(A block of data)
-- start --

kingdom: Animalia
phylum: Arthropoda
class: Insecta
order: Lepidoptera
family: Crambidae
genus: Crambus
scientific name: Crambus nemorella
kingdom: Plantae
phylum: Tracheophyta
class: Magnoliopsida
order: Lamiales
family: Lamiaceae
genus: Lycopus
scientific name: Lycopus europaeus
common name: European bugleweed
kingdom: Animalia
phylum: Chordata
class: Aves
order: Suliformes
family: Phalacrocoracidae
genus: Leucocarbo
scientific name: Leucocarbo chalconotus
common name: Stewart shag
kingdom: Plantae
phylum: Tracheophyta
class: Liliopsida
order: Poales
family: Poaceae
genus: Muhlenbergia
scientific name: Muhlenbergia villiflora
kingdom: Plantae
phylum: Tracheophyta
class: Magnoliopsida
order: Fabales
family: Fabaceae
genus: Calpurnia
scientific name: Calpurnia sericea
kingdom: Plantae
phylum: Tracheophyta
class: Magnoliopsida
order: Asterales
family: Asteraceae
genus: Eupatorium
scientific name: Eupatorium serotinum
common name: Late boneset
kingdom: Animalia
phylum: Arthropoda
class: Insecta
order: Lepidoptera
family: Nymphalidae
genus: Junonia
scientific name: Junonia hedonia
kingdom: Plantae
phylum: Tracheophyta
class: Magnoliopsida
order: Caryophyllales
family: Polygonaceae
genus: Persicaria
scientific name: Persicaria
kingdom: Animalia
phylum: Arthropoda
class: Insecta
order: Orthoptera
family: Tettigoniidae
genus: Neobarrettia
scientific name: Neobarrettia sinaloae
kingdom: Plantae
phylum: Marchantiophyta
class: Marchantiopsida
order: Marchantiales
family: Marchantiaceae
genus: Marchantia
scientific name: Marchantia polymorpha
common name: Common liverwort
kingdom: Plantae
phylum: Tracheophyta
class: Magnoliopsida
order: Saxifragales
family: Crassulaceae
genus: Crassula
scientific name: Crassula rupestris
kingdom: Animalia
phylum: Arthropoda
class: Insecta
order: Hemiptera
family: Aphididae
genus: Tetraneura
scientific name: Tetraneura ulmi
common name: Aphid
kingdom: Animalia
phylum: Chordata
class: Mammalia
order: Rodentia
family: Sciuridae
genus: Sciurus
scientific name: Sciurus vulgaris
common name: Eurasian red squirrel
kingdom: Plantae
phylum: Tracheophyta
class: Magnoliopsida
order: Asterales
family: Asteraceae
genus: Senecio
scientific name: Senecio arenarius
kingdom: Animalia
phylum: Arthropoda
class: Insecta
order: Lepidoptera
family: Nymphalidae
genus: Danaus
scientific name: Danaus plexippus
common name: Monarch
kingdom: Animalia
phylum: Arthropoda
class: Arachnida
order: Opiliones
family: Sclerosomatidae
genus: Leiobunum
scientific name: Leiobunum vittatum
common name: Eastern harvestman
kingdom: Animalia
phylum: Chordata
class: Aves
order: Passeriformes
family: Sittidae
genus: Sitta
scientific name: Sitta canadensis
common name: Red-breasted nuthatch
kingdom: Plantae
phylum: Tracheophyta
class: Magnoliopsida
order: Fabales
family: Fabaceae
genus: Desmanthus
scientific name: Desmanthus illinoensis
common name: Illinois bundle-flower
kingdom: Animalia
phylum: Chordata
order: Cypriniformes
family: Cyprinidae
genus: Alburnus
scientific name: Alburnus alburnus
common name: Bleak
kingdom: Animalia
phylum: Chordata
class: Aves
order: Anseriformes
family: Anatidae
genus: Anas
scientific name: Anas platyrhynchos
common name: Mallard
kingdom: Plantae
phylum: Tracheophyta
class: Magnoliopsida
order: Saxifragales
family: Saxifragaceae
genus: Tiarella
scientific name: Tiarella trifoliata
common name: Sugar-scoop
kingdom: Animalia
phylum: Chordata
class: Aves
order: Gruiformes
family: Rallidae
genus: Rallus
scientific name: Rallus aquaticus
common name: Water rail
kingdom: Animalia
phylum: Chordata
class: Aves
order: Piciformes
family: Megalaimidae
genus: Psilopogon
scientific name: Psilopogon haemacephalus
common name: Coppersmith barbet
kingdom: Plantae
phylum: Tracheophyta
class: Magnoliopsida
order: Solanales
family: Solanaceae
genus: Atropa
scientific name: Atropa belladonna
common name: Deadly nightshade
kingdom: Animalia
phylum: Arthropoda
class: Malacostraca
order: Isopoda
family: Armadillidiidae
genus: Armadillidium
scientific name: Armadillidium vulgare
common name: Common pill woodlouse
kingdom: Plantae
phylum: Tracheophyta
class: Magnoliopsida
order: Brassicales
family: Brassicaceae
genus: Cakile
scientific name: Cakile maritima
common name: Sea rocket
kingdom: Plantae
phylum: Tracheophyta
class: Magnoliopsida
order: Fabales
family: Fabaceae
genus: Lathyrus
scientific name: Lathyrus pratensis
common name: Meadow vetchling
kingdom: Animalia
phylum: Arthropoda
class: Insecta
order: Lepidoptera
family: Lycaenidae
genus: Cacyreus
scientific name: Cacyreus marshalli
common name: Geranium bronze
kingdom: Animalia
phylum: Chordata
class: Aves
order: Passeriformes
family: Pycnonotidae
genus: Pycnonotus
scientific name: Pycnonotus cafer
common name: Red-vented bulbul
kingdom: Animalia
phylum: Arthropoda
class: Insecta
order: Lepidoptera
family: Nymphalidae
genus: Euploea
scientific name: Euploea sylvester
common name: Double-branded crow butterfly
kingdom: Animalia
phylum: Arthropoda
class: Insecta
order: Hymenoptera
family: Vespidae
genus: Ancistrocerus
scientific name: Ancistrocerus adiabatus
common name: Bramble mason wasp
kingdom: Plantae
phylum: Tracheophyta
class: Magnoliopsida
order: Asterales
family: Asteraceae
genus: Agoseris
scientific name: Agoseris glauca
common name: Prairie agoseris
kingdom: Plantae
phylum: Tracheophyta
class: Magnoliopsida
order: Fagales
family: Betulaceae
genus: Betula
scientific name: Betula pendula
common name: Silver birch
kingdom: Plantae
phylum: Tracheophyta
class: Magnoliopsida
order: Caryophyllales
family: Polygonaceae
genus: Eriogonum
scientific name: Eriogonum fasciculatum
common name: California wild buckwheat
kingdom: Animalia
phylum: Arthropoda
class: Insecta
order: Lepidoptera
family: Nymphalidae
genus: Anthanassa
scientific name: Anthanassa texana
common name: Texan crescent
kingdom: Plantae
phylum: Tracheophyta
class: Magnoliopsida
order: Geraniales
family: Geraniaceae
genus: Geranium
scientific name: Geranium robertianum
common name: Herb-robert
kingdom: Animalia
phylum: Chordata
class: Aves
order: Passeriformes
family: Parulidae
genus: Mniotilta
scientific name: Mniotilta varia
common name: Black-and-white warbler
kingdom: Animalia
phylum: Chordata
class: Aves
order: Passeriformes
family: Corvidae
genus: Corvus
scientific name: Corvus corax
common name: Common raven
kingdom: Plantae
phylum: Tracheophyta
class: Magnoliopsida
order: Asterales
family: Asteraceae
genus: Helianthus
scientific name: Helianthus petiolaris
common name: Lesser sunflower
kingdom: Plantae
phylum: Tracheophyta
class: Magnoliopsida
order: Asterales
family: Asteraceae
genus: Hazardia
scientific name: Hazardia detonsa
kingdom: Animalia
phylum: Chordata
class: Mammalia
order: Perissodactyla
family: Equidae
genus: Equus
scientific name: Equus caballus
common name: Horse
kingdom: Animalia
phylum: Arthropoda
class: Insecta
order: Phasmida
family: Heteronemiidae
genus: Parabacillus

-- end --

## TASK PROMPT
Extract the lines running from the one with "genus: Lycopus" to the one with "scientific name: Marchantia polymorpha", both included, and reproduce them unchanged.

## FINISHED TASK
genus: Lycopus
scientific name: Lycopus europaeus
common name: European bugleweed
kingdom: Animalia
phylum: Chordata
class: Aves
order: Suliformes
family: Phalacrocoracidae
genus: Leucocarbo
scientific name: Leucocarbo chalconotus
common name: Stewart shag
kingdom: Plantae
phylum: Tracheophyta
class: Liliopsida
order: Poales
family: Poaceae
genus: Muhlenbergia
scientific name: Muhlenbergia villiflora
kingdom: Plantae
phylum: Tracheophyta
class: Magnoliopsida
order: Fabales
family: Fabaceae
genus: Calpurnia
scientific name: Calpurnia sericea
kingdom: Plantae
phylum: Tracheophyta
class: Magnoliopsida
order: Asterales
family: Asteraceae
genus: Eupatorium
scientific name: Eupatorium serotinum
common name: Late boneset
kingdom: Animalia
phylum: Arthropoda
class: Insecta
order: Lepidoptera
family: Nymphalidae
genus: Junonia
scientific name: Junonia hedonia
kingdom: Plantae
phylum: Tracheophyta
class: Magnoliopsida
order: Caryophyllales
family: Polygonaceae
genus: Persicaria
scientific name: Persicaria
kingdom: Animalia
phylum: Arthropoda
class: Insecta
order: Orthoptera
family: Tettigoniidae
genus: Neobarrettia
scientific name: Neobarrettia sinaloae
kingdom: Plantae
phylum: Marchantiophyta
class: Marchantiopsida
order: Marchantiales
family: Marchantiaceae
genus: Marchantia
scientific name: Marchantia polymorpha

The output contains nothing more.